Provincial and federal regulators need to examine the ethics around the sort of wide-ranging data collection that Bell Canada intends to roll out next month, according to privacy and consumer advocates.
Bell has given its customers up to November 16 to opt out of the program.
Bell may be acting within the law but its data collection campaign is not ethically sound, according to Philippe Viel, head of communications for Union des consommateurs (Consumers union) a Montreal-based consumer protection group.
“The only option to opt out offered is to not receive relevant ads,” he said in an interview with the national broadcast station CBC. “They’re going to collect the data anyway.”
He also said this type of monitoring is not currently done by other carriers and it sets a dangerous precedent. The government needs to look into the ethics of such a program immediately, he added.
Michael Geist, University of Ottawa e-commerce law professor and technology law expert called the program a “personal data grab.” He said Bell will also begin to use account data such as which products customers use, device types, payment patterns, language preferences, gender and age.
“The scope of Bell’s intended personal data usage is remarkable,” he said in his recent blog. “Given that many of its customers will have bundled Internet, wireless and television services, the company will be tracking everything: which Web sites they visit, what search terms they enter, what television shows they watch, what applications they use and what phone calls they make.”
He said all this data will be correlated with the user’s location, age, gender and more.

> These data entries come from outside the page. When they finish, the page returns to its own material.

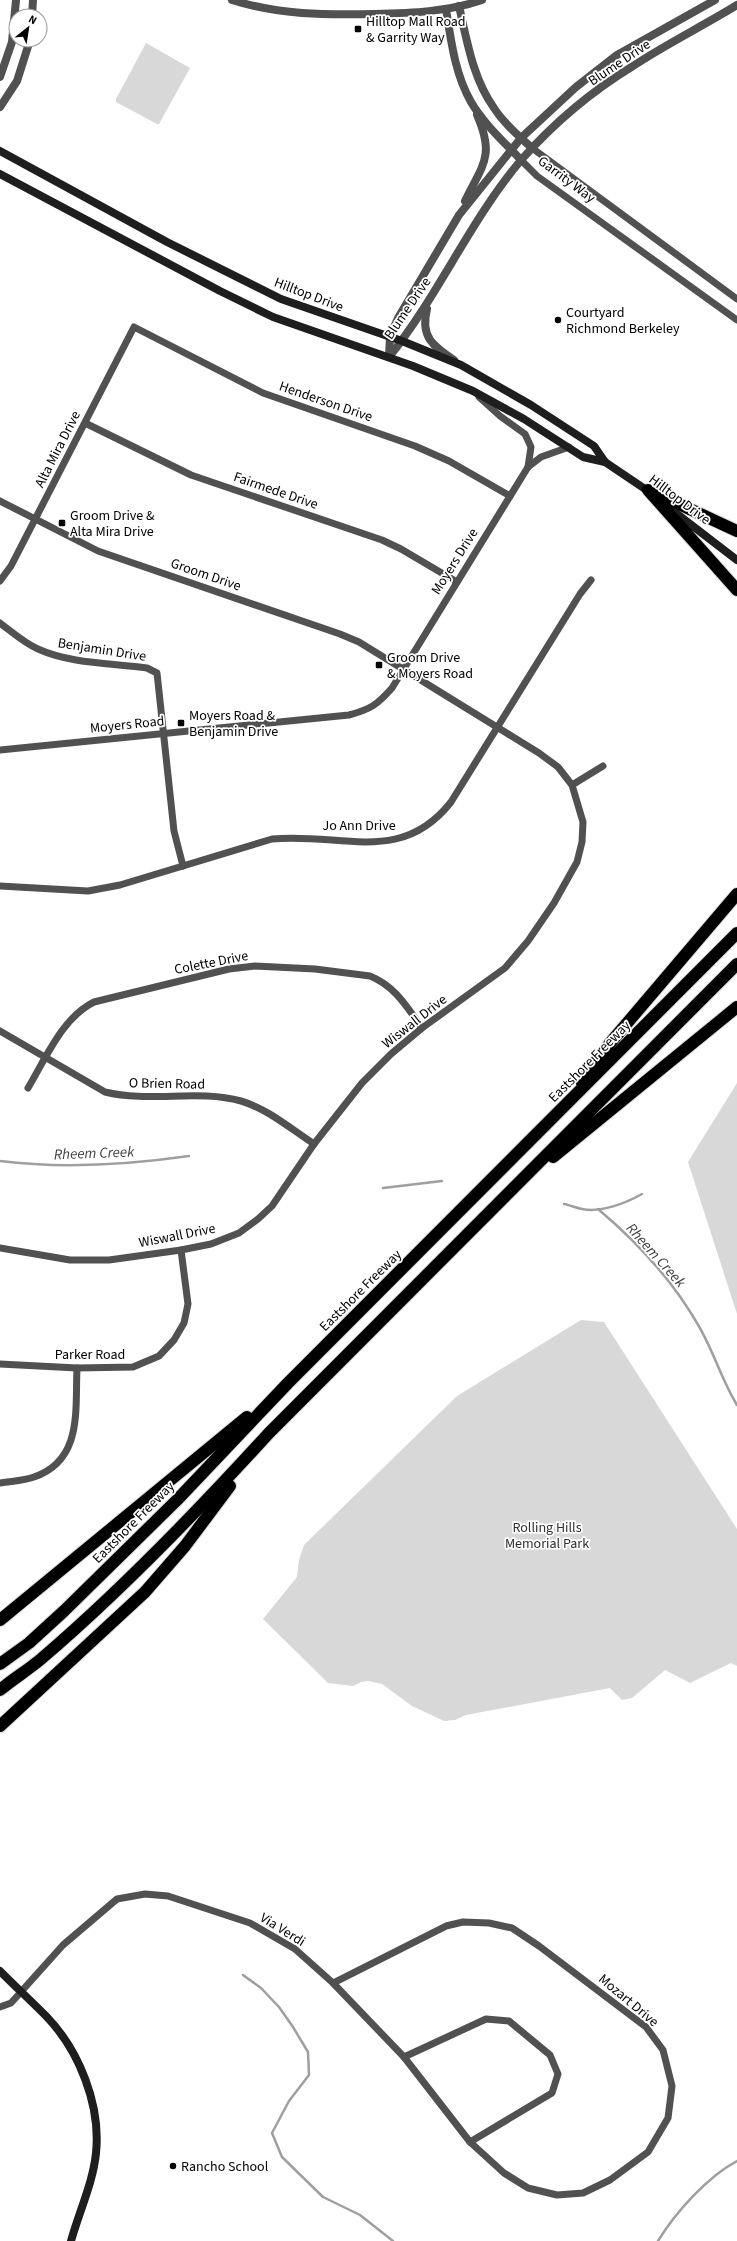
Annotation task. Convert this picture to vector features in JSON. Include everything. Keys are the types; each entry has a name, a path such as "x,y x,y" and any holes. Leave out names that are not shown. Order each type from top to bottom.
{"highway":[{"path":"648,490 737,531"},
{"path":"648,490 737,590"},
{"path":"555,1116 606,1048 737,894"},
{"name":"Eastshore Freeway","path":"0,1664 29,1643 64,1611 177,1500 288,1383 737,933"},
{"path":"0,1690 40,1661 196,1513 269,1433 737,964"},
{"path":"514,1187 602,1119 737,1006"},
{"path":"0,1620 288,1383"},
{"path":"0,1726 145,1592 185,1546 269,1433"}],"main road":[{"name":"Hilltop Drive","path":"0,151 167,242 263,290 311,311 390,336 462,365 530,404 594,446 605,462"},
{"name":"Hilltop Drive","path":"0,174 165,263 274,317 389,357 473,391 569,447 583,457 605,462 648,490 737,560"},
{"path":"0,1971 46,2017 63,2038 76,2060 89,2091 95,2123 96,2152 93,2172 71,2241"}],"street":[{"path":"0,77 12,42 16,0"},
{"path":"232,0 276,11 306,14 408,13 446,9 482,0"},
{"name":"Blume Drive","path":"389,357 390,336 398,318 459,214 521,138 576,87 617,55 715,0"},
{"name":"Blume Drive","path":"389,357 428,304 486,207 532,148 571,112 616,77 737,5"},
{"name":"Garrity Way","path":"459,6 468,49 482,87 493,108 521,138 532,148 737,299"},
{"name":"Garrity Way","path":"446,9 453,51 461,78 471,102 491,128 511,150 537,176 737,320"},
{"path":"0,107 17,81 27,48"},
{"path":"459,214 485,161 487,149 487,139 471,102"},
{"path":"428,304 424,325 430,341 462,365"},
{"name":"Alta Mira Drive","path":"0,581 12,566 134,327"},
{"name":"Henderson Drive","path":"134,327 263,393 415,446 449,461 510,496"},
{"path":"473,391 500,416 525,434 531,447 528,467"},
{"name":"Fairmede Drive","path":"85,423 191,475 382,540 401,549 457,582"},
{"path":"528,467 541,457 569,447"},
{"name":"Moyers Drive","path":"403,669 528,467"},
{"name":"Groom Drive","path":"0,502 98,551 340,634 359,642 403,669"},
{"name":"Jo Ann Drive","path":"0,886 88,890 120,885 272,839 290,837 369,842 405,838 426,827 440,816 452,802 580,594 591,580"},
{"name":"Benjamin Drive","path":"0,623 36,649 50,654 64,658 147,668 157,673 174,831 183,866"},
{"name":"Wiswall Drive","path":"0,1248 70,1260 109,1260 181,1250 211,1244 239,1233 272,1206 314,1144 362,1082 391,1054 422,1028 505,968 528,941 554,904 577,862 582,842 583,822 572,785 558,767 403,669"},
{"name":"Moyers Road","path":"0,750 349,715 369,710 379,703 403,669"},
{"path":"572,785 603,766"},
{"name":"Colette Drive","path":"28,1088 70,1018 81,1008 94,1002 229,969 255,966 315,969 370,976 384,981 395,991 422,1028"},
{"name":"O Brien Road","path":"0,1031 105,1092 123,1096 212,1097 241,1101 274,1117 314,1144"},
{"name":"Parker Road","path":"0,1364 76,1368 133,1367 159,1356 174,1340 184,1324 188,1304 181,1250"},
{"path":"0,1483 32,1478 44,1473 56,1466 67,1452 74,1433 76,1368"},
{"name":"Via Verdi","path":"0,2007 11,2003 63,1945 117,1899 145,1894 168,1896 250,1923 294,1948 333,1982 404,2057 470,2142 504,2173"},
{"name":"Mozart Drive","path":"333,1982 446,1926 463,1922 489,1923 512,1928 539,1946 646,2027 664,2050 672,2086 668,2118 648,2152 610,2180 583,2193 557,2195 528,2188 504,2173"},
{"path":"404,2057 486,2019 509,2021 550,2055 558,2074 552,2093 470,2142"}],"green space":[{"path":"146,43 190,68 159,124 116,102 116,99"},
{"path":"737,1083 737,1314 688,1162"},
{"name":"Rolling Hills Memorial Park","path":"581,1320 604,1322 737,1529 737,1666 731,1663 690,1683 665,1670 632,1698 622,1700 610,1688 466,1715 455,1720 444,1721 412,1706 382,1684 368,1681 361,1682 353,1686 328,1683 263,1619 297,1577 299,1560 304,1545 457,1396"}],"waterway":[{"name":"Rheem Creek","path":"0,1161 47,1165 94,1165 142,1162 189,1156"},
{"name":"Rheem Creek","path":"383,1188 442,1181"},
{"name":"Rheem Creek","path":"564,1204 582,1209 597,1210 621,1204 642,1194"},
{"name":"Rheem Creek","path":"598,1209 626,1234 665,1276 687,1307 703,1333 726,1385 737,1405"},
{"path":"243,1975 261,1988 279,2007 308,2052 309,2075 289,2101 272,2133 282,2157 323,2197 360,2215 393,2241"},
{"path":"658,2241 673,2219 693,2196 715,2176 737,2161"}],"place":[{"name":"Hilltop Mall Road & Garrity Way","path":"358,29"},
{"name":"Courtyard Richmond Berkeley","path":"558,320"},
{"name":"Groom Drive & Alta Mira Drive","path":"62,523"},
{"name":"Groom Drive & Moyers Road","path":"379,665"},
{"name":"Moyers Road & Benjamin Drive","path":"181,723"},
{"name":"Rancho School","path":"173,2166"}]}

According to Geist, Bell intends to use the data in two ways:
- For targeted advertising using detailed consumer profiles
- Aggregate the data to sell to other businesses and marketing companies
In a statement to the CBC, Bell said it was giving customers an option.
“What’s new is that we’re giving Bell customers the option to receive Internet advertising that is relevant to them rather than the random online advertising they’re receiving now,” Bell said.
The number of ads that customers see “won’t increase and they can opt-out anytime”.
Geist, however believe that Bell is forcing customers that don’t like the program to opt-out and “making the default that that everybody gets monitored and tracked.”
“For law enforcement, Bell is effectively offering one of the most detailed profiling services in Canada, which the company can disclose without a court order as part of an investigation under Canadian privacy law,” Geist said.